- Exercise directions
In this exercise, retype exactly and only the lines from the top of the entries below through the line that holds "<h3>شناسایی برگه NEET تکمیل شده</h3>", omitting pictures.
»»
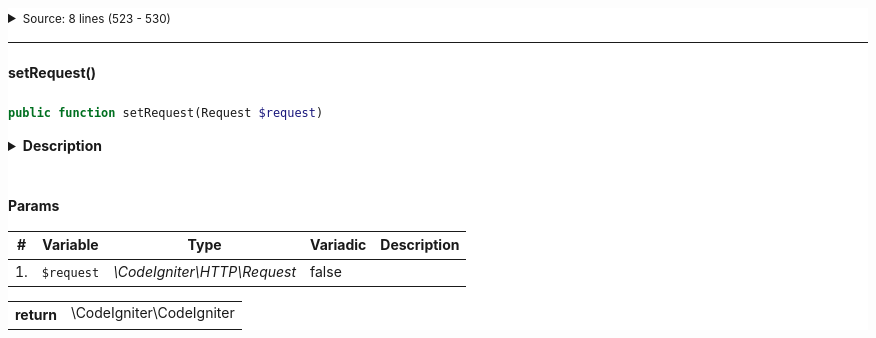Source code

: 








<details><summary><small>Source: 8 lines (523 - 530)</small></summary></details>


<hr>

#### setRequest()

```php
public function setRequest(Request $request)
```

<details><summary style="margin-bottom:12px;"><strong>Description</strong></summary></details>



<table style="text-align:left">
</table>


**Params**

<table>
<thead>
<tr>
<th>#</th>
<th>Variable</th>
<th>Type</th>
<th>Variadic</th>
<th>Description</th>
</tr>
</thead>
<tbody>

<tr>
<td>1.</td>
<td><code>$request</code></td>
<td><em>\CodeIgniter\HTTP\Request
</em></td>
<td>false</td>
<td></td>
</tr>


</tbody>
</table>



<table>
<tr>
<th style="vertical-align:top;">return</th>
<td>\CodeIgniter\CodeIgniter
</td>
</tr>
</table>
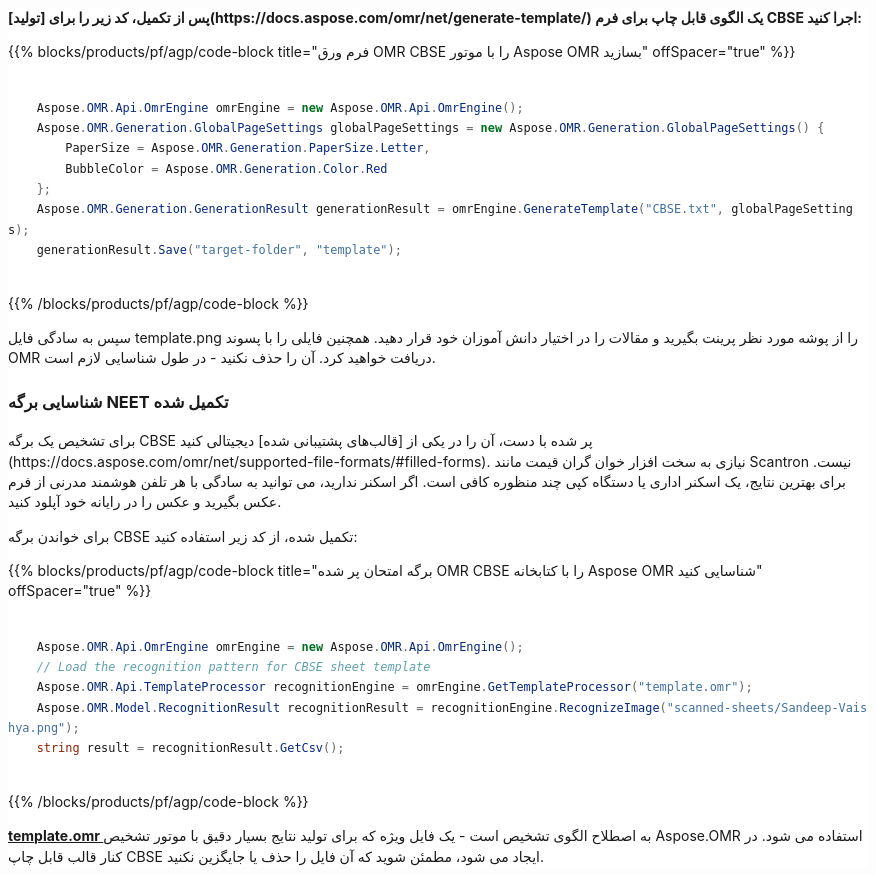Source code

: <p><b>پس از تکمیل، کد زیر را برای [تولید](https://docs.aspose.com/omr/net/generate-template/) یک الگوی قابل چاپ برای فرم CBSE اجرا کنید:</b></p>

{{% blocks/products/pf/agp/code-block title="فرم ورق OMR CBSE را با موتور Aspose OMR بسازید" offSpacer="true" %}}

```cs
    
    Aspose.OMR.Api.OmrEngine omrEngine = new Aspose.OMR.Api.OmrEngine();
    Aspose.OMR.Generation.GlobalPageSettings globalPageSettings = new Aspose.OMR.Generation.GlobalPageSettings() {
	    PaperSize = Aspose.OMR.Generation.PaperSize.Letter,
	    BubbleColor = Aspose.OMR.Generation.Color.Red
    };
    Aspose.OMR.Generation.GenerationResult generationResult = omrEngine.GenerateTemplate("CBSE.txt", globalPageSettings);
    generationResult.Save("target-folder", "template");
    
```

{{% /blocks/products/pf/agp/code-block %}}


<p>سپس به سادگی فایل template.png را از پوشه مورد نظر پرینت بگیرید و مقالات را در اختیار دانش آموزان خود قرار دهید. همچنین فایلی را با پسوند OMR دریافت خواهید کرد. آن را حذف نکنید - در طول شناسایی لازم است.</p>

<h3>شناسایی برگه NEET تکمیل شده</h3>

<p>برای تشخیص یک برگه CBSE پر شده با دست، آن را در یکی از [قالب‌های پشتیبانی شده] دیجیتالی کنید (https://docs.aspose.com/omr/net/supported-file-formats/#filled-forms). نیازی به سخت افزار خوان گران قیمت مانند Scantron نیست. برای بهترین نتایج، یک اسکنر اداری یا دستگاه کپی چند منظوره کافی است. اگر اسکنر ندارید، می توانید به سادگی با هر تلفن هوشمند مدرنی از فرم عکس بگیرید و عکس را در رایانه خود آپلود کنید.</p>
<p>برای خواندن برگه CBSE تکمیل شده، از کد زیر استفاده کنید:</p>

{{% blocks/products/pf/agp/code-block title="برگه امتحان پر شده OMR CBSE را با کتابخانه Aspose OMR شناسایی کنید" offSpacer="true" %}}

```cs
    
    Aspose.OMR.Api.OmrEngine omrEngine = new Aspose.OMR.Api.OmrEngine();
    // Load the recognition pattern for CBSE sheet template
    Aspose.OMR.Api.TemplateProcessor recognitionEngine = omrEngine.GetTemplateProcessor("template.omr");
    Aspose.OMR.Model.RecognitionResult recognitionResult = recognitionEngine.RecognizeImage("scanned-sheets/Sandeep-Vaishya.png");
    string result = recognitionResult.GetCsv();
    
```

{{% /blocks/products/pf/agp/code-block %}}

<p><a href="/omr/exam/cbse/cbse.zip"><b>template.omr </b></a> به اصطلاح الگوی تشخیص است - یک فایل ویژه که برای تولید نتایج بسیار دقیق با موتور تشخیص Aspose.OMR استفاده می شود. در کنار قالب قابل چاپ CBSE ایجاد می شود، مطمئن شوید که آن فایل را حذف یا جایگزین نکنید. </p>
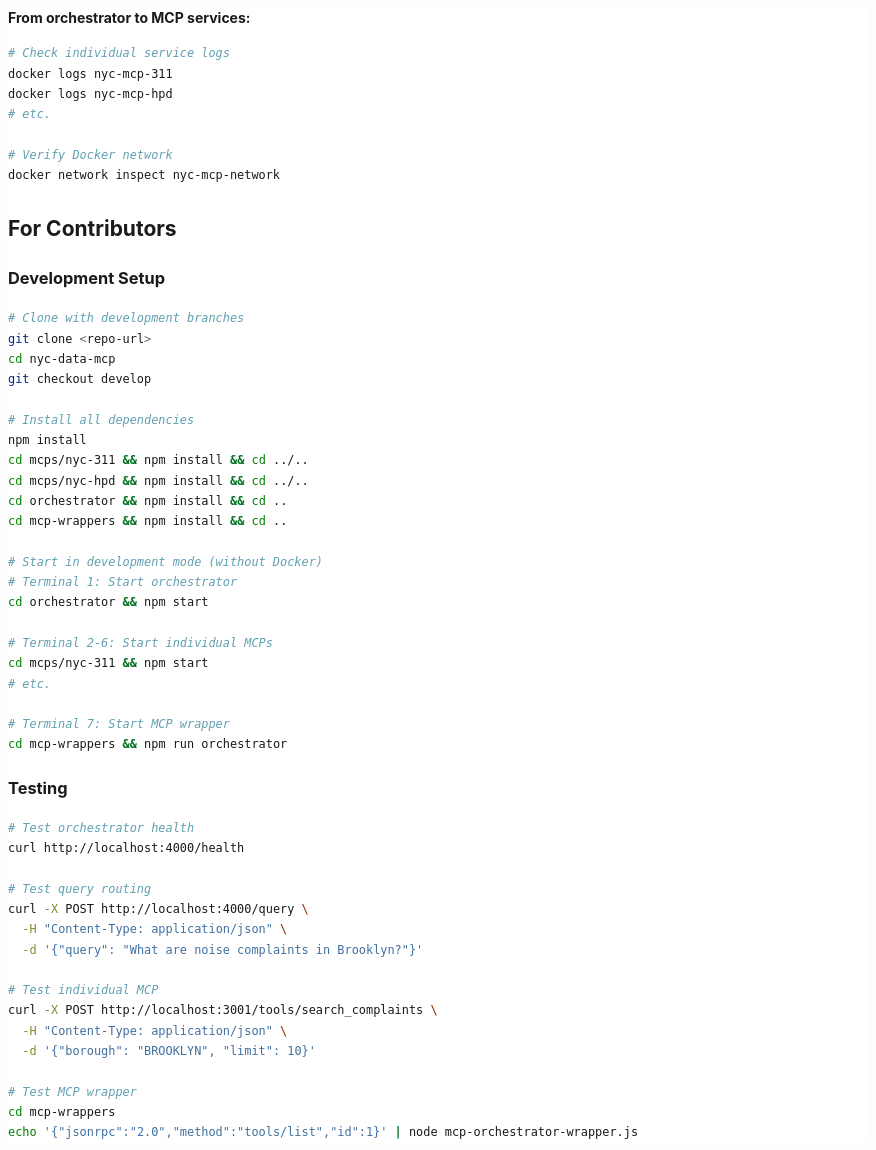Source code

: **From orchestrator to MCP services:**
```bash
# Check individual service logs
docker logs nyc-mcp-311
docker logs nyc-mcp-hpd
# etc.

# Verify Docker network
docker network inspect nyc-mcp-network
```

## For Contributors

### Development Setup

```bash
# Clone with development branches
git clone <repo-url>
cd nyc-data-mcp
git checkout develop

# Install all dependencies
npm install
cd mcps/nyc-311 && npm install && cd ../..
cd mcps/nyc-hpd && npm install && cd ../..
cd orchestrator && npm install && cd ..
cd mcp-wrappers && npm install && cd ..

# Start in development mode (without Docker)
# Terminal 1: Start orchestrator
cd orchestrator && npm start

# Terminal 2-6: Start individual MCPs
cd mcps/nyc-311 && npm start
# etc.

# Terminal 7: Start MCP wrapper
cd mcp-wrappers && npm run orchestrator
```

### Testing

```bash
# Test orchestrator health
curl http://localhost:4000/health

# Test query routing
curl -X POST http://localhost:4000/query \
  -H "Content-Type: application/json" \
  -d '{"query": "What are noise complaints in Brooklyn?"}'

# Test individual MCP
curl -X POST http://localhost:3001/tools/search_complaints \
  -H "Content-Type: application/json" \
  -d '{"borough": "BROOKLYN", "limit": 10}'

# Test MCP wrapper
cd mcp-wrappers
echo '{"jsonrpc":"2.0","method":"tools/list","id":1}' | node mcp-orchestrator-wrapper.js
```
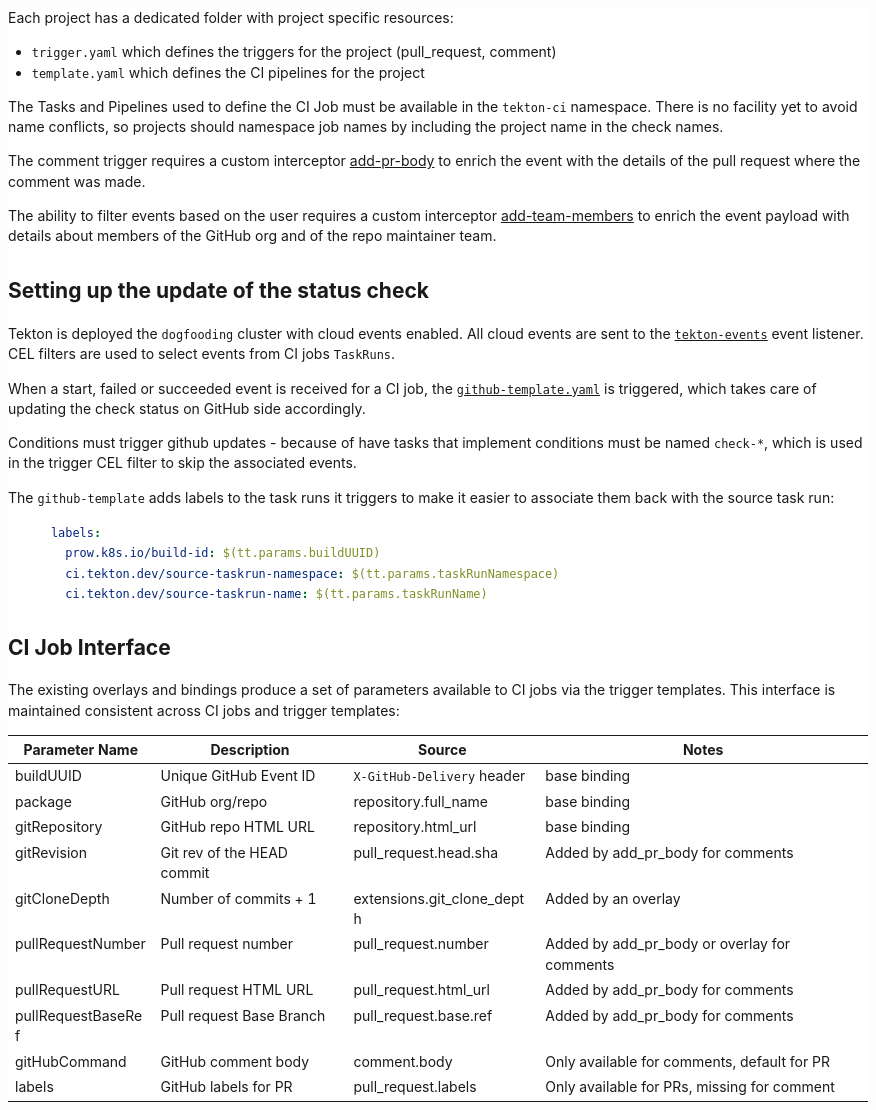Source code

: Each project has a dedicated folder with project specific resources:

- `trigger.yaml` which defines the triggers for the project (pull_request, comment)
- `template.yaml` which defines the CI pipelines for the project

The Tasks and Pipelines used to define the CI Job must be available in the
`tekton-ci` namespace. There is no facility yet to avoid name conflicts, so
projects should namespace job names by including the project name in the check
names.

The comment trigger requires a custom interceptor
[add-pr-body](./interceptors/add-pr-body/README.md) to enrich the event with the
details of the pull request where the comment was made.

The ability to filter events based on the user requires a custom interceptor
[add-team-members](./interceptors/add-team-members/README.md) to enrich the event
payload with details about members of the GitHub org and of the repo maintainer
team.

## Setting up the update of the status check

Tekton is deployed the `dogfooding` cluster with cloud events enabled.
All cloud events are sent to the [`tekton-events`](../resources/cd/eventlistener.yaml)
event listener. CEL filters are used to select events from CI jobs `TaskRuns`.

When a start, failed or succeeded event is received for a CI job, the
[`github-template.yaml`](../resources/ci/github-template.yaml) is triggered,
which takes care of updating the check status on GitHub side accordingly.

Conditions must trigger github updates - because of have tasks that implement
conditions must be named `check-*`, which is used in the trigger CEL filter
to skip the associated events.

The `github-template` adds labels to the task runs it triggers to make it
easier to associate them back with the source task run:

```yaml
      labels:
        prow.k8s.io/build-id: $(tt.params.buildUUID)
        ci.tekton.dev/source-taskrun-namespace: $(tt.params.taskRunNamespace)
        ci.tekton.dev/source-taskrun-name: $(tt.params.taskRunName)
```

## CI Job Interface

The existing overlays and bindings produce a set of parameters available to CI jobs
via the trigger templates. This interface is maintained consistent across CI jobs and
trigger templates:

Parameter Name    | Description                | Source                     | Notes
------------------|----------------------------|----------------------------|--------------------------------------------
buildUUID         | Unique GitHub Event ID     | `X-GitHub-Delivery` header | base binding
package           | GitHub org/repo            | repository.full_name       | base binding
gitRepository     | GitHub repo HTML URL       | repository.html_url        | base binding
gitRevision       | Git rev of the HEAD commit | pull_request.head.sha      | Added by add_pr_body for comments
gitCloneDepth     | Number of commits + 1      | extensions.git_clone_depth | Added by an overlay
pullRequestNumber | Pull request number        | pull_request.number        | Added by add_pr_body or overlay for comments
pullRequestURL    | Pull request HTML URL      | pull_request.html_url      | Added by add_pr_body for comments
pullRequestBaseRef| Pull request Base Branch   | pull_request.base.ref      | Added by add_pr_body for comments
gitHubCommand     | GitHub comment body        | comment.body               | Only available for comments, default for PR
labels            | GitHub labels for PR       | pull_request.labels        | Only available for PRs, missing for comment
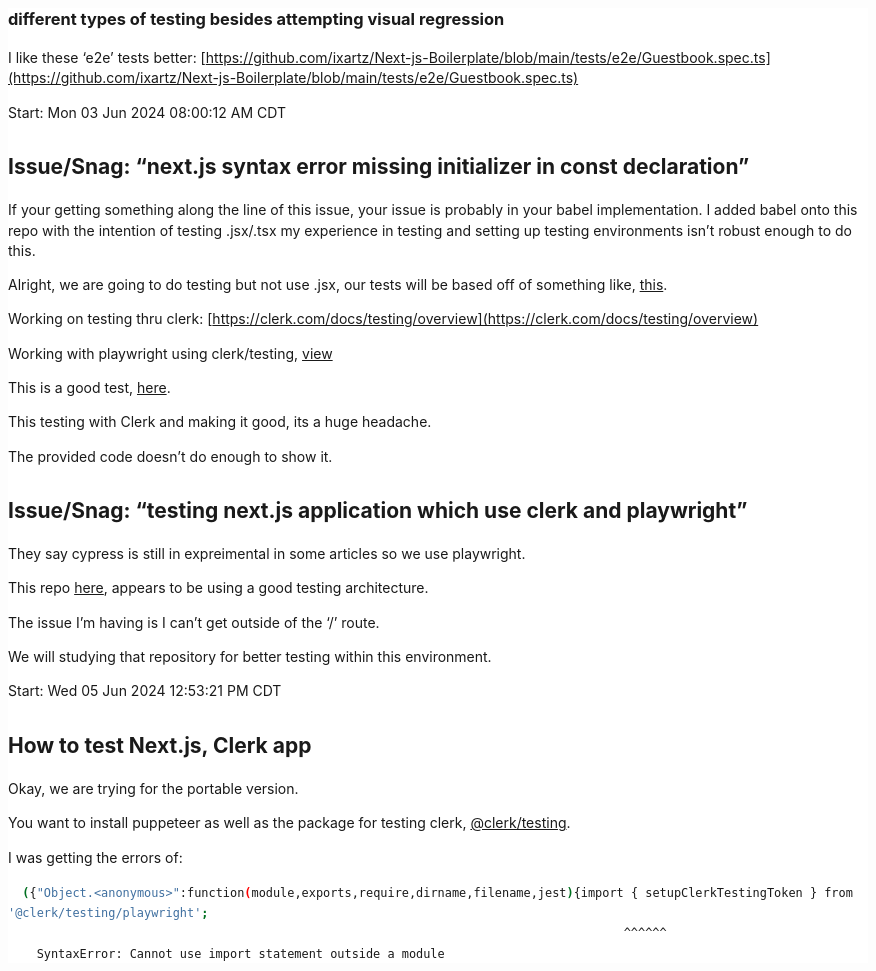 ### different types of testing besides attempting visual regression

I like these ‘e2e’ tests better: [https://github.com/ixartz/Next-js-Boilerplate/blob/main/tests/e2e/Guestbook.spec.ts](https://github.com/ixartz/Next-js-Boilerplate/blob/main/tests/e2e/Guestbook.spec.ts)

Start: Mon 03 Jun 2024 08:00:12 AM CDT

## Issue/Snag: “next.js syntax error missing initializer in const declaration”

If your getting something along the line of this issue, your issue is probably in your babel implementation. I added babel onto this repo with the intention of testing .jsx/.tsx my experience in testing and setting up testing environments isn’t robust enough to do this.

Alright, we are going to do testing but not use .jsx, our tests will be based off of something like, [this](https://github.com/ixartz/Next-js-Boilerplate/blob/main/tests/integration/Guestbook.spec.ts%3E).

Working on testing thru clerk: [https://clerk.com/docs/testing/overview](https://clerk.com/docs/testing/overview)

Working with playwright using clerk/testing, [view](https://github.com/clerk/javascript/tree/main/packages/testing#playwright)

This is a good test, [here](https://github.com/p-stoney/sisyphus/blob/main/e2e/.auth/login.spec.ts).

This testing with Clerk and making it good, its a huge headache.

The provided code doesn’t do enough to show it.

## Issue/Snag: “testing next.js application which use clerk and playwright”

They say cypress is still in expreimental in some articles so we use playwright.

This repo [here](https://github.com/p-stoney/sisyphus/blob/main/e2e/.auth/login.spec.ts), appears to be using a good testing architecture.

The issue I’m having is I can’t get outside of the ‘/’ route.

We will studying that repository for better testing within this environment.

Start: Wed 05 Jun 2024 12:53:21 PM CDT

## How to test Next.js, Clerk app

Okay, we are trying for the portable version.

You want to install puppeteer as well as the package for testing clerk, [@clerk/testing](https://github.com/clerk/javascript/tree/main/packages/testing).

I was getting the errors of:

```bash
  ({"Object.<anonymous>":function(module,exports,require,dirname,filename,jest){import { setupClerkTestingToken } from '@clerk/testing/playwright';
                                                                                      ^^^^^^
    SyntaxError: Cannot use import statement outside a module
```
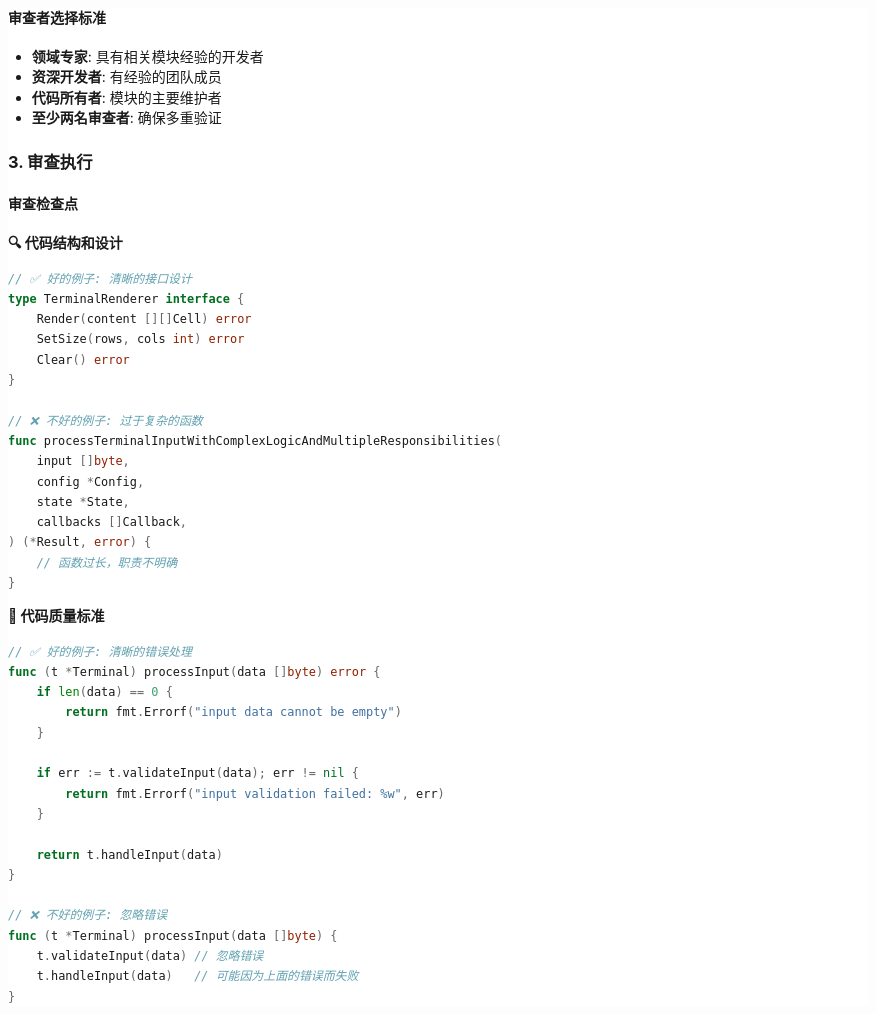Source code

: 
#### 审查者选择标准
- **领域专家**: 具有相关模块经验的开发者
- **资深开发者**: 有经验的团队成员
- **代码所有者**: 模块的主要维护者
- **至少两名审查者**: 确保多重验证

### 3. 审查执行

#### 审查检查点

**🔍 代码结构和设计**
```go
// ✅ 好的例子: 清晰的接口设计
type TerminalRenderer interface {
    Render(content [][]Cell) error
    SetSize(rows, cols int) error
    Clear() error
}

// ❌ 不好的例子: 过于复杂的函数
func processTerminalInputWithComplexLogicAndMultipleResponsibilities(
    input []byte, 
    config *Config, 
    state *State, 
    callbacks []Callback,
) (*Result, error) {
    // 函数过长，职责不明确
}
```

**📏 代码质量标准**
```go
// ✅ 好的例子: 清晰的错误处理
func (t *Terminal) processInput(data []byte) error {
    if len(data) == 0 {
        return fmt.Errorf("input data cannot be empty")
    }
    
    if err := t.validateInput(data); err != nil {
        return fmt.Errorf("input validation failed: %w", err)
    }
    
    return t.handleInput(data)
}

// ❌ 不好的例子: 忽略错误
func (t *Terminal) processInput(data []byte) {
    t.validateInput(data) // 忽略错误
    t.handleInput(data)   // 可能因为上面的错误而失败
}
```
««
- Answer for this exercise
Source code

: 








<details><summary><small>Source: 8 lines (523 - 530)</small></summary></details>


<hr>

#### setRequest()

```php
public function setRequest(Request $request)
```

<details><summary style="margin-bottom:12px;"><strong>Description</strong></summary></details>



<table style="text-align:left">
</table>


**Params**

<table>
<thead>
<tr>
<th>#</th>
<th>Variable</th>
<th>Type</th>
<th>Variadic</th>
<th>Description</th>
</tr>
</thead>
<tbody>

<tr>
<td>1.</td>
<td><code>$request</code></td>
<td><em>\CodeIgniter\HTTP\Request
</em></td>
<td>false</td>
<td></td>
</tr>


</tbody>
</table>



<table>
<tr>
<th style="vertical-align:top;">return</th>
<td>\CodeIgniter\CodeIgniter
</td>
</tr>
</table>
Source code

: <p><b>پس از تکمیل، کد زیر را برای [تولید](https://docs.aspose.com/omr/net/generate-template/) یک الگوی قابل چاپ برای فرم CBSE اجرا کنید:</b></p>

{{% blocks/products/pf/agp/code-block title="فرم ورق OMR CBSE را با موتور Aspose OMR بسازید" offSpacer="true" %}}

```cs
    
    Aspose.OMR.Api.OmrEngine omrEngine = new Aspose.OMR.Api.OmrEngine();
    Aspose.OMR.Generation.GlobalPageSettings globalPageSettings = new Aspose.OMR.Generation.GlobalPageSettings() {
	    PaperSize = Aspose.OMR.Generation.PaperSize.Letter,
	    BubbleColor = Aspose.OMR.Generation.Color.Red
    };
    Aspose.OMR.Generation.GenerationResult generationResult = omrEngine.GenerateTemplate("CBSE.txt", globalPageSettings);
    generationResult.Save("target-folder", "template");
    
```

{{% /blocks/products/pf/agp/code-block %}}


<p>سپس به سادگی فایل template.png را از پوشه مورد نظر پرینت بگیرید و مقالات را در اختیار دانش آموزان خود قرار دهید. همچنین فایلی را با پسوند OMR دریافت خواهید کرد. آن را حذف نکنید - در طول شناسایی لازم است.</p>

<h3>شناسایی برگه NEET تکمیل شده</h3>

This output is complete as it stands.